= Claude Marie d'Artigny, comtesse du Roure =

French noblewoman

Claude Marie d'Artigny, comtesse du Roure (1645 – 1720), was a French noblewoman. She is known as a defendant of the Affair of the Poisons (1679–1682).

== Life ==

Claude Marie d'Artigny served as a maid-of-honour to Henrietta of England, sister-in-law to king Louis XIV, prior to her marriage. She was a personal friend of her colleague Louise de La Valliere, and acted as a go-between during the relationship between the king and Louise de La Vallière.
In 1666, she was dismissed by Henrietta after having given birth in secret.
The king gave her a large dowry which made it possible for her to marry the comte du Roure, Lieutenant General of Languedoc.
Due to her marriage she was able to continue to attend court without having a position of her own there, and continued her frendship of Louise de La Vallière.

===Poison Affair===
The Poison Affair was launched in 1679. Initially, members of the nobility was kept outside of the investigation.
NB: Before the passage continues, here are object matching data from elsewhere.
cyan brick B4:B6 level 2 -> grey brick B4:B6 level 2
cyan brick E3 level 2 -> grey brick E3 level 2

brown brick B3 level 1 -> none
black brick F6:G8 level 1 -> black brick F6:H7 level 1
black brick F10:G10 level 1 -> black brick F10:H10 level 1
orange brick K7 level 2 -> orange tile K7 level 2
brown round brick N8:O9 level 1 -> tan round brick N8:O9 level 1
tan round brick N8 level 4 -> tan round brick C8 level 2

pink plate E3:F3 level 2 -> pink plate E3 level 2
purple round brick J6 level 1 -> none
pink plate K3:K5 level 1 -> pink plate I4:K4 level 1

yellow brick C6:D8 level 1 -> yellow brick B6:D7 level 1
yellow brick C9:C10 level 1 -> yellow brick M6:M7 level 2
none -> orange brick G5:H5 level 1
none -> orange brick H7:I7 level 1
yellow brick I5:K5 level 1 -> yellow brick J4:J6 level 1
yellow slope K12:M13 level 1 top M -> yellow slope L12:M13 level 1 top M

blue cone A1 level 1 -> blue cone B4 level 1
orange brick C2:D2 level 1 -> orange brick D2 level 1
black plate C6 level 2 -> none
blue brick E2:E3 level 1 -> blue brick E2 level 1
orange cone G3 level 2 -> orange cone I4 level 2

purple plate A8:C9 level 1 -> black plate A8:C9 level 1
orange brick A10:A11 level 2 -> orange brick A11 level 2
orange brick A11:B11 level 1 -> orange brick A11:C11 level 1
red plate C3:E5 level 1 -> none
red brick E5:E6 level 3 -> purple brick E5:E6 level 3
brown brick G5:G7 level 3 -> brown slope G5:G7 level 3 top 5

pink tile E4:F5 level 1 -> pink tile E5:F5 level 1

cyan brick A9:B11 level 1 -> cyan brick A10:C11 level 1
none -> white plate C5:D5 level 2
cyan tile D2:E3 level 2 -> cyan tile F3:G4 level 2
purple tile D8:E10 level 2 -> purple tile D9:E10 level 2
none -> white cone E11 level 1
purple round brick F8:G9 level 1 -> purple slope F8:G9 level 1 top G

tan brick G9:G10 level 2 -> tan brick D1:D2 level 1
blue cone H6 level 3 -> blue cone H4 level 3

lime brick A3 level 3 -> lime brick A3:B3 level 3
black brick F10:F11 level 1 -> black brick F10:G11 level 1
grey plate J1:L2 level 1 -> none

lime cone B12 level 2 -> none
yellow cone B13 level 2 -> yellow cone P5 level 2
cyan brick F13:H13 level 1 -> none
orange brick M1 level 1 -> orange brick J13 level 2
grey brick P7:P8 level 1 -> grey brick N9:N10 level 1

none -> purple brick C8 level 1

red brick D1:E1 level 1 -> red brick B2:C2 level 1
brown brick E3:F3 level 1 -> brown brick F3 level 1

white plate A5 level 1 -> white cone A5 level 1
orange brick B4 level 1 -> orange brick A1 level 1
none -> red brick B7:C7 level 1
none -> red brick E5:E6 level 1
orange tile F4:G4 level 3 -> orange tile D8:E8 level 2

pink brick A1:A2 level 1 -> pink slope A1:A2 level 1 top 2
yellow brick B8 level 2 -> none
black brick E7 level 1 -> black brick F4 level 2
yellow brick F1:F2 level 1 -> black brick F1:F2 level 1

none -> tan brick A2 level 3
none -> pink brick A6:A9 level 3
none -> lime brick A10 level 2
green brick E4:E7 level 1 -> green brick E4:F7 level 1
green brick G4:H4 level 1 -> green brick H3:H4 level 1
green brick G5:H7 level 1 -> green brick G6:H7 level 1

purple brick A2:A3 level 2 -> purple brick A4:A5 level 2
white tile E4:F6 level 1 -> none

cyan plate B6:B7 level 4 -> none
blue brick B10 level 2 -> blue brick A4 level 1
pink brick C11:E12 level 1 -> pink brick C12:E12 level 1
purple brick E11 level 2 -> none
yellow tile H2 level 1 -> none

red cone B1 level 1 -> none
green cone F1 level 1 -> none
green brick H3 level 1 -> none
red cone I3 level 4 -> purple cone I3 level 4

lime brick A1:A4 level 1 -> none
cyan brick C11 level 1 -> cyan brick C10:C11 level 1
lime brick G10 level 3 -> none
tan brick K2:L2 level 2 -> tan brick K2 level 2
On 23 January 1680, members of the nobility was involved in the Poison Affair investigation for the first time when orders for arrest were issued against Olympia Mancini, Countess of Soissons, François-Henri de Montmorency, duc de Luxembourg, Louis de Guilhem de Castelnau, marquis de Cessac and Jacqueline du Roure, vicomtesse de Polignac, while Marie Anne Mancini, Duchess of Bouillon, Claude Marie d'Artigny, comtesse du Roure, Benigne de Meaux de Fouilloux, Marquise d'Alluye, Antoine de Pas de Feuquières and Marie Charlotte Louise d'Albert, Princesse de Tingry were summoned for interrogation by the Police at the Arsenal.

La Voisin alleged that du Roure, who had been her client since 1666 but had left her to become the client of Adam Lesage, lived in an unhappy relationship with her husband but in a happy one with her brother-in-law; that she had wished for the death of Louise de La Valliere in order to be the king's mistress herself.
Lesage denied ever having had her as a client, and La Voisin took back her allegations and claimed that she had only discussed the death of La Valliere with du Roure in passing.

She was questioned by the Chambre Ardante in February 1680. She denied ever having had anything to do with La Voisin or anyone like her. The case against her was weak: the testimony of La Voisin was contradictive and appear to have been at least partially confused her with her sister-in-law Jacqueline du Roure, vicomtesse de Polignac, who had also allegedly expressed a wish to kill La Valliere to become the king's mistress. During the confrontation between La Voisin and du Roure, La Voisin was unable to recognise and identify her.

===Later life===
She was officially acquitted from all charges on 26 April 1680. Despite this, she was still exiled by the king from the royal court and the capital of Paris. She settled on the countryside in Languedoc where her husband was governor, where she lived in one castle and her husband in another.